Coasters, Henry hoovers, twin dogs, Campus Cinema on tuesday evenings, (Old Firehouse) pizzas and cheap burgers from Wetherspoon, the 24h Exeter Uni library and its dvd section.
Alors que les jours fériés s'enchaînent, Copenhague se met vraiment en mode summer et c'est plutôt agréable (enchaînade de barbecues, oui je veux bien).
Alors que j'entame mon troisième mois au Danemark dans un vrai chez moi (enfin, chez nous - vive la vraie coloc avec une vraie danoise), j'ai l'impression qu'il est de plus en plus difficile de garder le contact avec la vraie vie (à savoir, la France) par un biais virtuel (à savoir, les e-mails que tu dois écrire depuis trop longtemps, les skypes que tu n'arrives jamais à prévoir, etc). Prendre le temps de contrer la distance, ou un truc comme ça. C'est dur d'arriver à être loin et proche à la fois.
On me demande souvent si la nourriture française me manque.
En fait, si on veut vraiment être honnête, quand on est étudiant, qu'on soit à Marseille, à Copenhague ou dans une petite ville du Devon, on se nourrit à peu près de la même chose (à savoir essentiellement des pâtes et du riz).

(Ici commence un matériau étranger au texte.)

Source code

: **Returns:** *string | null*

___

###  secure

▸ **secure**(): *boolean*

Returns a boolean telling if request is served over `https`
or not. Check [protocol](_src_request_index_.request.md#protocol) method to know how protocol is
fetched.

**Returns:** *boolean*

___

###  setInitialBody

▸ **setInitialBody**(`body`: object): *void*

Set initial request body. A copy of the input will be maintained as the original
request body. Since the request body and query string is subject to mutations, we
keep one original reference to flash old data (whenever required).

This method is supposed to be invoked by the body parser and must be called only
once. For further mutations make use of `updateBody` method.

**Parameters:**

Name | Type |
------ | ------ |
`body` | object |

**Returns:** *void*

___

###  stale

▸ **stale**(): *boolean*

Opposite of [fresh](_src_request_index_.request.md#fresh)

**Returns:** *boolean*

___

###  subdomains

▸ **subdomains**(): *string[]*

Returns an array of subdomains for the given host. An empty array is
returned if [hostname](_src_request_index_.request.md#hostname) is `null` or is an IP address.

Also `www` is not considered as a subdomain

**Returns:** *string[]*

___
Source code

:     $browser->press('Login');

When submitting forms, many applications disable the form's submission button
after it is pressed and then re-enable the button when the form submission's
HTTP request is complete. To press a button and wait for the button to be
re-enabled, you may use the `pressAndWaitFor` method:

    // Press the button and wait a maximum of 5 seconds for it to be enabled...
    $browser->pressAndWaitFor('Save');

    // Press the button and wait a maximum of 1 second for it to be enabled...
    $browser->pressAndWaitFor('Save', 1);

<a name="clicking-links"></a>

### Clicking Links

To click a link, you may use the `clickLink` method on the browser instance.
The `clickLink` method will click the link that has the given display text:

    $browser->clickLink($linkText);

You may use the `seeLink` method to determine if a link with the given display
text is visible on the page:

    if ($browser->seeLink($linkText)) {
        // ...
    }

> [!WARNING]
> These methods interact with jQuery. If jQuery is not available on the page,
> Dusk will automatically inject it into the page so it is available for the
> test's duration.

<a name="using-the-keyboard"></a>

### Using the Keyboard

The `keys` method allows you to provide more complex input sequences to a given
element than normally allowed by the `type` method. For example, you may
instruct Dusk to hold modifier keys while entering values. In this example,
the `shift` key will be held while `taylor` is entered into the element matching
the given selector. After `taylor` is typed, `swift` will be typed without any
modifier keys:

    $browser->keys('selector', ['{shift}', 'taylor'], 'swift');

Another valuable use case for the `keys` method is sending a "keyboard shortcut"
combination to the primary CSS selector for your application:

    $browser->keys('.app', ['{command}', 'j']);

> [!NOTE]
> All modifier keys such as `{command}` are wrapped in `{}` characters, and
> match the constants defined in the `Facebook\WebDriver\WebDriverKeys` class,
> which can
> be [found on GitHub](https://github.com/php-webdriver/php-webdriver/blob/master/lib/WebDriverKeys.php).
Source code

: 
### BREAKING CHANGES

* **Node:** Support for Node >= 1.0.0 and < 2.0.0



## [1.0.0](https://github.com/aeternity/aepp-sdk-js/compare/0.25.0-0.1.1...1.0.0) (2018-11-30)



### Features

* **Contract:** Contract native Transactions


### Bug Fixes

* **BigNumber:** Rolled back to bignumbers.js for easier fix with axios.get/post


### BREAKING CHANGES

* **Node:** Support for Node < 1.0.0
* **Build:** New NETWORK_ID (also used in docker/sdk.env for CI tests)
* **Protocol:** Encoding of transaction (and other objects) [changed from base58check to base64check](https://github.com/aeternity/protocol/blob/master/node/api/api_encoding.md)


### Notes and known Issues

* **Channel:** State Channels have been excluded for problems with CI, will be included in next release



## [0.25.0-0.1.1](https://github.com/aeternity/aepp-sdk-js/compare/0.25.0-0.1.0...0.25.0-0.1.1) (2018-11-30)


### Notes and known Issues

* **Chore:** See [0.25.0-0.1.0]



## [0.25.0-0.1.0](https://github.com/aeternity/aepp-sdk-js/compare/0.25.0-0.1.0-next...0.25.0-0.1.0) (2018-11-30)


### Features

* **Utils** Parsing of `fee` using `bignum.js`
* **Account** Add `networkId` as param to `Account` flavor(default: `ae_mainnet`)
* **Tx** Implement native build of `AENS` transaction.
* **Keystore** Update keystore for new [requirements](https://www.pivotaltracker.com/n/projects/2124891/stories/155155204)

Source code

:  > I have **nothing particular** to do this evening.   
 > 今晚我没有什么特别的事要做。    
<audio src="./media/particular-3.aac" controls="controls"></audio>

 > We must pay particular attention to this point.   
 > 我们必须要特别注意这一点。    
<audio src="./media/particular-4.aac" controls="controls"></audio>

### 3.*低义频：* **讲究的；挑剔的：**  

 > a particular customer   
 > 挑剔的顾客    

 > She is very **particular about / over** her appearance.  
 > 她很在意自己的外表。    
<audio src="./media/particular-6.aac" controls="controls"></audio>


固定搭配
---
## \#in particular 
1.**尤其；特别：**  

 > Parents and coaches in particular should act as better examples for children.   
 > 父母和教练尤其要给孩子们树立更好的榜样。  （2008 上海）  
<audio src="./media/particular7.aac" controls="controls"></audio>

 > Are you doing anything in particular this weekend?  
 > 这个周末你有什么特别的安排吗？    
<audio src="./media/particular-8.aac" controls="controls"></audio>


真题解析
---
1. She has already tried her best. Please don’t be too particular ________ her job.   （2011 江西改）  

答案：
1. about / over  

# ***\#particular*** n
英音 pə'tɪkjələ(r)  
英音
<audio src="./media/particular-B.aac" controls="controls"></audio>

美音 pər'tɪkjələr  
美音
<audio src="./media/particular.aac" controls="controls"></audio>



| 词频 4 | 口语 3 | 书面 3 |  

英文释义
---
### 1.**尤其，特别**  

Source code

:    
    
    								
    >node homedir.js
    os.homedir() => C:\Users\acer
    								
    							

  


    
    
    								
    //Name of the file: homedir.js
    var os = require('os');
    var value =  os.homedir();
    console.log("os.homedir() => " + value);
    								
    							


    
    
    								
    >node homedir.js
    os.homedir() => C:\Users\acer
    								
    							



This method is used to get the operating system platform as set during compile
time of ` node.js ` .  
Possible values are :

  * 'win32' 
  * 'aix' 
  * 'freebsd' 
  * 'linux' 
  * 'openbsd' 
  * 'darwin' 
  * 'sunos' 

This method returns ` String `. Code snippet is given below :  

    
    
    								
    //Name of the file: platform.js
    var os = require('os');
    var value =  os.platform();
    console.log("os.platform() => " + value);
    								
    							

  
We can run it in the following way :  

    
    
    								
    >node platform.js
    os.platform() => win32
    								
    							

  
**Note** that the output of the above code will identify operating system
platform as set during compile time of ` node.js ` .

Ce qui me manque, c'est plus l'habitude d'aller faire le marché et de me retrouver dans cette explosion de couleurs/odeurs/sons qui te fait réaliser que c'est cool, le sud.
A Copenhague, je retrouve ce grouillement dans le lifestyle danois ; où les parcs/rues/cimetières sont justes bondés dès qu'il fait beau. La culture barbecue.
En vrai il y a plus de gens que ça à Copenhague ; il y a de l'eau partout, certes, mais aussi des vélos, des nordiques, des sudistes, un beau mélange quoi.
Des fois j'ai du mal à réaliser que je suis à Copenhague, genre, vraiment.
J'ai mille choses à ne pas oublier, ces étonnements de quand tu découvres une autre culture, un différent lifestyle : les prises à interrupteur, les couronnes danoises (des pièces, avec un trou au milieu !), les toilettes et les bancs publics (Ah Marseille..), les douches italiennes/danoises, les fenêtres carrées et l'absence de volets, le rapport à l'intimité, au privé.
La vie unilatérale sur Dronning Louises Bro, le nombre impressionnant de vélos (et tout ce qui va avec, du bike shop à la rampe repose-pied au feu rouge !), le nombre impressionnant et la vélocité (haha) des joggeurs, les lacs, le wi-fi dans tous les transports publics, la coolitude du S-tøg.
Les produits laitiers à l'anglaise, le fromage à l'ananas et le salami, les supermarchés et les 7 Eleven, les klippecort, les bacs à vaisselle et la façon de faire la vaisselle sans la rincer, le nombre hallucinant de jeux pour enfants, la coolitude des jeux pour enfants, l'exotique de la langue, le sensation de ne capter aucun mot du bruit de fond, la frustration de ne pas pouvoir communiquer autant / aussi bien que tu le voudrais, et la façon dont l'anglais a sa juste place sans remplacer le danois (et comment tu batailles quand il n'y a pas d'images), le hug à la danoise et la Tuborg, le design, les kanelsnegle, les toppings sur les glaces, le coût de la vie, le soulagement de rencontrer des gens, le topissime des roadtrips, la mégacoolitude du hygge.